The average tasting room customer isn’t a frequent visitor and won’t be the winery’s most profitable consumer. The more profitable patrons will be found among approximately one-third whom are the most experienced and most frequent visitors. Among the most serious of these are those who visited a tasting room outside the United States, which accounted for almost 25 percent of respondents in this study. Italy, France and Germany were the most frequented non-U.S. tasting room venues. We believe tasting room staff could be trained to use a couple of screening questions to identify prime (i.e., most profitable) visitors to receive extra special attention.

Visitors’ Tasting Behaviors

Tasting room fees were an issue that surfaced in talks with Michigan winery owners and managers prior to developing study questionnaires. About 30 percent of the respondents reported they do typically avoid tasting rooms that charge a fee, so there is some basis for the industry’s concern about charging a fee. A number of respondents suggested they would find tasting fees more acceptable if it were rebated to those who make a purchase.
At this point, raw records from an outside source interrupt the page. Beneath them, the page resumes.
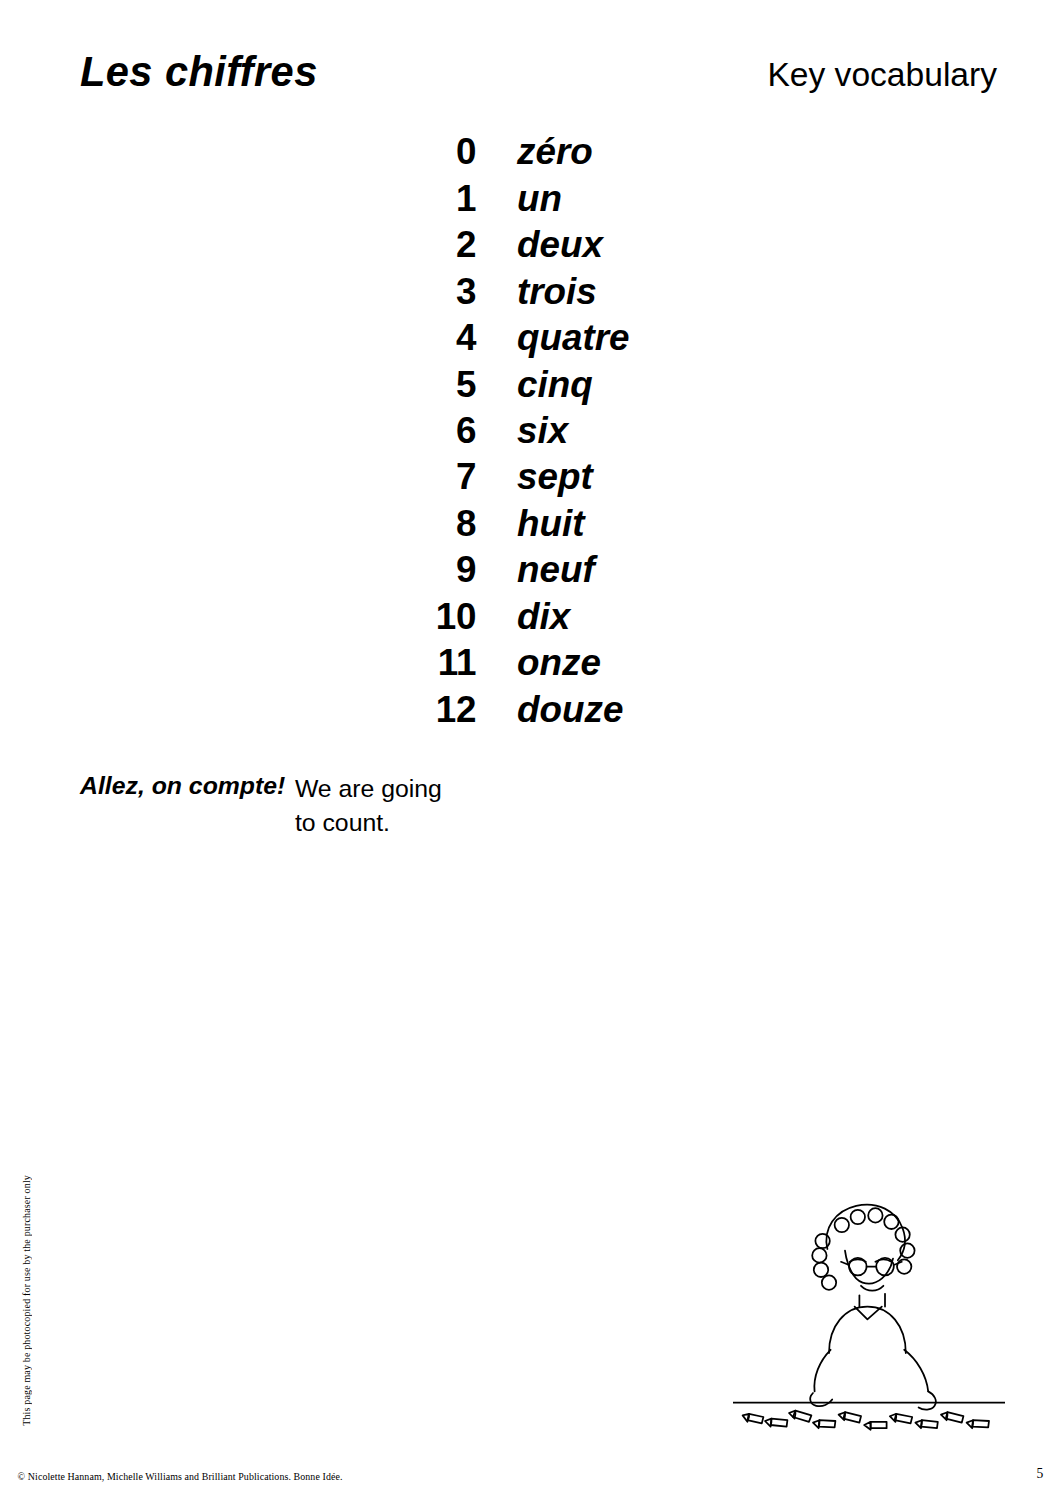Les chiffres
Key vocabulary
0 zéro
1 un
2 deux
3 trois
4 quatre
5 cinq
6 six
7 sept
8 huit
9 neuf
10 dix
11 onze
12 douze
Allez, on compte! We are going
to count.
This page may be photocopied for use by the purchaser only
© Nicolette Hannam, Michelle Williams and Brilliant Publications. Bonne Idée. 5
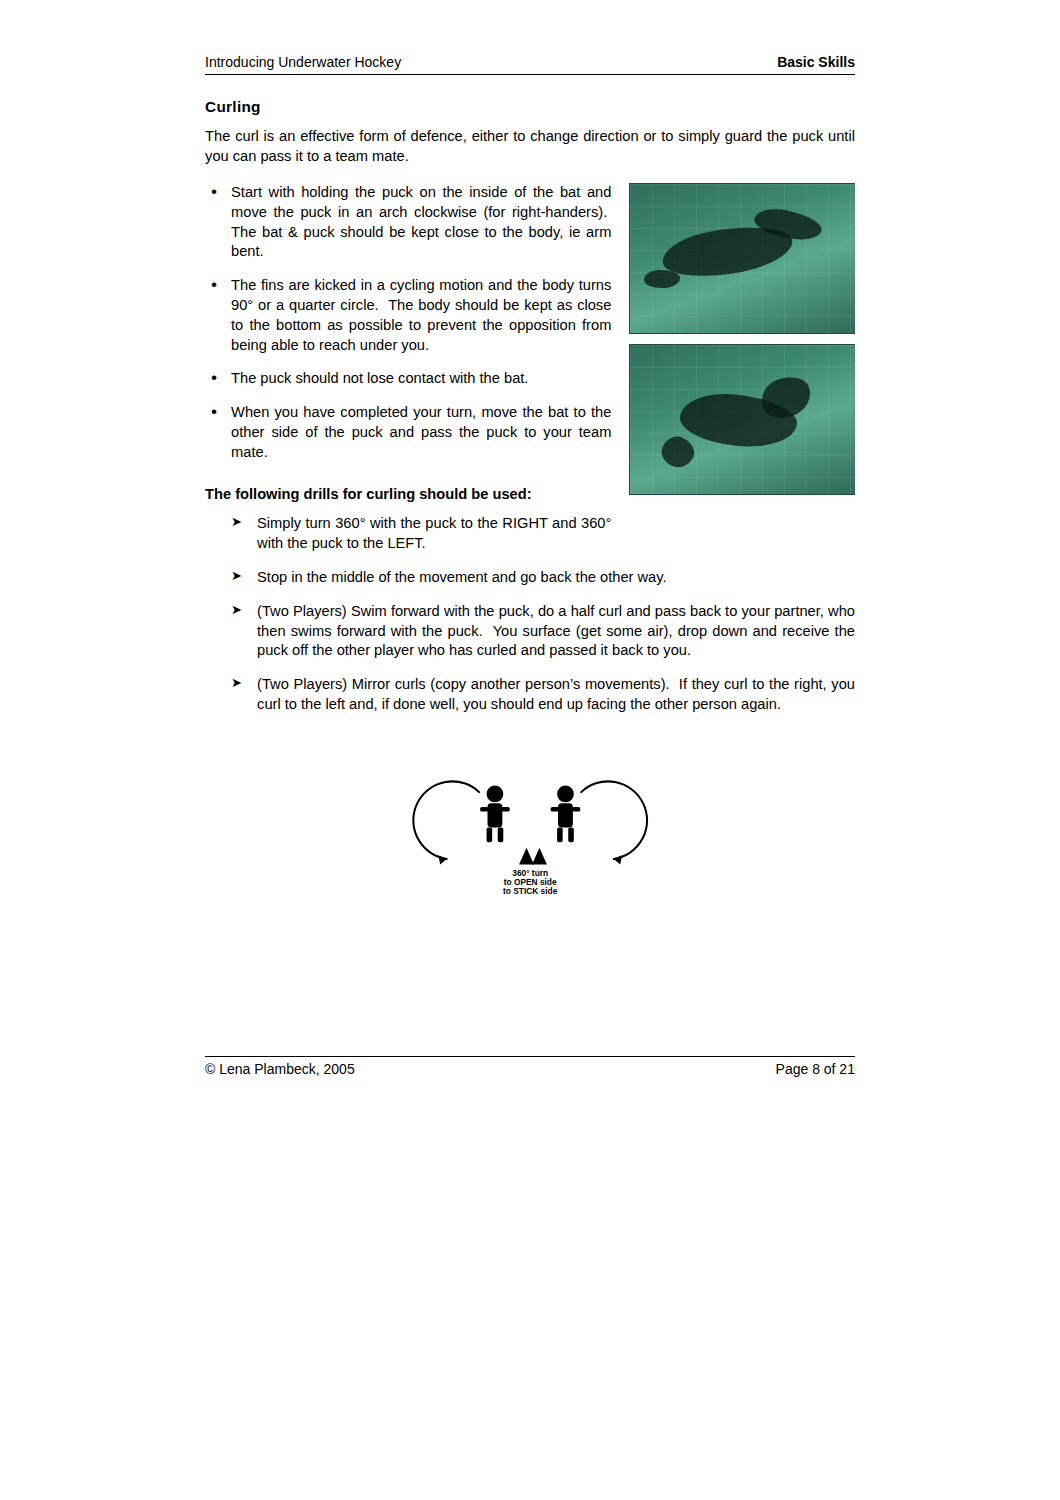Introducing Underwater Hockey
Basic Skills
Curling
The curl is an effective form of defence, either to change direction or to simply guard the puck until you can pass it to a team mate.
Start with holding the puck on the inside of the bat and move the puck in an arch clockwise (for right-handers). The bat & puck should be kept close to the body, ie arm bent.
The fins are kicked in a cycling motion and the body turns 90° or a quarter circle. The body should be kept as close to the bottom as possible to prevent the opposition from being able to reach under you.
The puck should not lose contact with the bat.
When you have completed your turn, move the bat to the other side of the puck and pass the puck to your team mate.
The following drills for curling should be used:
Simply turn 360° with the puck to the RIGHT and 360° with the puck to the LEFT.
Stop in the middle of the movement and go back the other way.
(Two Players) Swim forward with the puck, do a half curl and pass back to your partner, who then swims forward with the puck. You surface (get some air), drop down and receive the puck off the other player who has curled and passed it back to you.
(Two Players) Mirror curls (copy another person’s movements). If they curl to the right, you curl to the left and, if done well, you should end up facing the other person again.
360° turn to OPEN side to STICK side
© Lena Plambeck, 2005
Page 8 of 21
When looking at the reasons customers chose to visit tasting rooms, respondents assigned the highest rankings to “wine-related” activities available at a winery such as wine tasting, learning about and purchasing wine, as one would expect.

And, “wine tasting” was by far the most dominant activity pursued at wineries. However, these wine-related activities were less often reported to be the primary purpose of visits to wineries. In fact, experience-related activities, such as socializing, relaxing and engaging in a unique experience, were cited more than twice as often (60 percent vs. 30 percent) as were wine-related activities as the primary purpose of the visit (see table).

Clearly, simply offering visitors quality wines is only part (and arguably a smaller part) of meeting tasting room visitors’ expectations. This finding leads to the conclusion that the most successful tasting room operations will include offering “quality wines” (wide ranging tastes result in similar wide ranging perceptions of what constitutes quality) and a wide range of experience enhancements (friendly staff, fast and professional service, attractive facility, etc.).

Table 1. Reported Primary Purposes of Visit to the Winery

Visit Purpose

% of Respondents

Purchase wine


Meet the winemaker


Learn about wine


Subtotal of wine-related activities


Socialize with friends


Have a relaxing day


Have a unique experience


Subtotal of experience-related activities


Misc. Other




In conclusion, in another subproject in New York under the Northern Grapes Project umbrella, Miguel Gomez and Erin Kelly of Cornell University reported there is a positive relationship between the level of visitors’ satisfaction with their tasting room experience and the quantity of wine purchased on their visits. The results from our Michigan study imply visitor satisfaction is linked to attributes beyond those that are wine-related and suggests that screening visitors to assess their level of tasting room experience would help to better target presentations by the tasting room staff. A tailored presentation would hold customers’ attention, enhance their overall experience and encourage them to purchase more wine.